After interviewing Peter, we left early early the next morning and drove three hours north to Oklahoma City, where two more of Trong's brothers and an uncle reside. The latter, Reverend "Tony" Bao, is 95 years old and played an instrumental role in escaping with the family from Vietnam on April 30th. At one time, he spoke perfect English and French, in addition to Vietnamese. A recent teeth extraction left his English less recognizable, but the few words he spoke in that language could have fooled us. Trong remembered him as a well-spoken, tall, noble gentleman - having not seen him for probably 15 plus years -, quite different from his life now, relegated to a wheelchair in a nursing home. He still had his wits about him and could talk on endlessly.
We interviewed Trong's oldest brother Cuong, one of the most gentle persons you'll ever meet. He lives a relatively simple life, with hopes and dreams of going back to Vietnam one day and being a missionary. The Catholic blood strongly courses through the veins of many members of the Nguyen family.
After Cuong in age comes Thanh "Joseph," who we had a difficult time tracking down. Trong also hadn't seen this brother in over 10 years. Having implored his parents and siblings to reach out to Thanh, before leaving on the trip, no one could get a hold of him by mail, phone, hook, or crook. We decided to just show up at his house. After two different attempts without anyone answering the door, we luckily saw, in the backyard of his neighbor's house, an older Asian man pruning branches in a tree. Remembering that Thanh's in-laws lived next house over, we asked him if he knew whether Joseph was home. Indeed, Thanh was just sleeping he said. Sure enough, third time knocking, this time the back door, two beautiful girls and the long lost, sleepy brother came to the door and greeted us. We practically forced him into being filmed, and he was a great sport! He remembered a good amount, and also told us that his hobby was collecting Vietnamese music and movies. His daughters were so sweet and well-behaved, and we all went out for pho with them the next evening.
During the interviews with the brothers, a man named Raymond Hendrie came up several times. He was always mentioned with the deepest respect and gratitude. Hendrie was a restaurateur who was instrumental in helping the Nguyen family get on their feet when first arriving to America, by giving Trong's parents and four siblings jobs at his buffet restaurant Hendrie House. Having already planned on visiting Enid, Oklahoma, where the family first lived in the states, we agreed that it was important to also interview Mr.

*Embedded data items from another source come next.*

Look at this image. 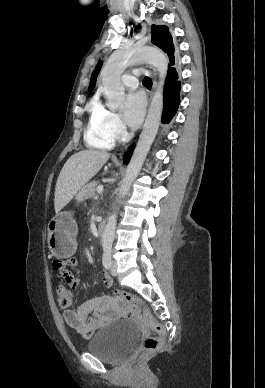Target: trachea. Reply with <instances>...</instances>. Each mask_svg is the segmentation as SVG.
<instances>
[{
  "mask_svg": "<svg viewBox=\"0 0 265 388\" xmlns=\"http://www.w3.org/2000/svg\"><path fill=\"white\" fill-rule=\"evenodd\" d=\"M144 84H146V85H151L152 82H151L150 78L146 77V78L144 79Z\"/></svg>",
  "mask_w": 265,
  "mask_h": 388,
  "instance_id": "1",
  "label": "trachea"
}]
</instances>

Hendrie. Peter had come on the little road trip with us, and was able to get in touch with Raymond, who kindly granted our wish.
On the way out to Enid, another 80 miles north of Oklahoma City, we stopped by a few antique stores and flea markets, hoping to find some vintage cowboy boots (David) or old school Air Jordans (Trong). We drove along, passing a number of fracking rigs along the way. Entering Enid, our initial stop was the first house Trong's family lived in, on Pine Street, a few blocks from the Lincoln elementary and Emerson junior high schools where the children attended.
The house was gone, and only an empty lot remained. Flanked on the right side was a new bed and breakfast, and to the right a nursing home - the same one that oldest sisten Hang "Ann" worked at during her teenage years. It felt a bit strange being in the town, 31 years later. Everything looked familiar and yet nothing seemed to carry any overbearing emotional weight, as might be expected. We drove a few streets further to West Oak street, to the brick house the family bought later on. It was still there.
The house number was no longer visible on the gabled facade, but it was instantly recognized by Trong. The brick seemed a brighter red and a white picket fence had been erected to the side, apparently the cottage next door had been purchased by the present owners and torn down to make extra yard. Trong could remember hanging out on the porch with childhood friends, and seeking shelter in the house's basement during tornado warnings.
Before seeing Mr. Hendrie, we took a random detour to the railroad tracks, having seen a large mill and terminal building from a distance. It was a fantastic abandoned area, with way too many Kodak moments and spots to speak of - and too little time to linger at. But a nice little break, nonetheless.
Mr. Hendrie no longer owned Hendrie House, which during the 1980s oil boom was a big thriving restaurant. Now he managed a more modest eatery that was attached to the Ramada Inn. Named Raymie's, the restaurant is still a family business where his wife Patty and daughter Jennifer continue to help out. The chef Elizabeth had been working for Raymond for 44 years. She and the family still keep in touch with Peter, and they fondly remember working with the Nguyen family. Raymond was exactly as everyone described, giving, honest, generous, and just an A+ human being. Among other things, he recounted how the restaurant lost some business in the mid 70's, whereby a few patrons complained of Vietnamese people working at Hendrie House. Keep in mind the war had recently ended...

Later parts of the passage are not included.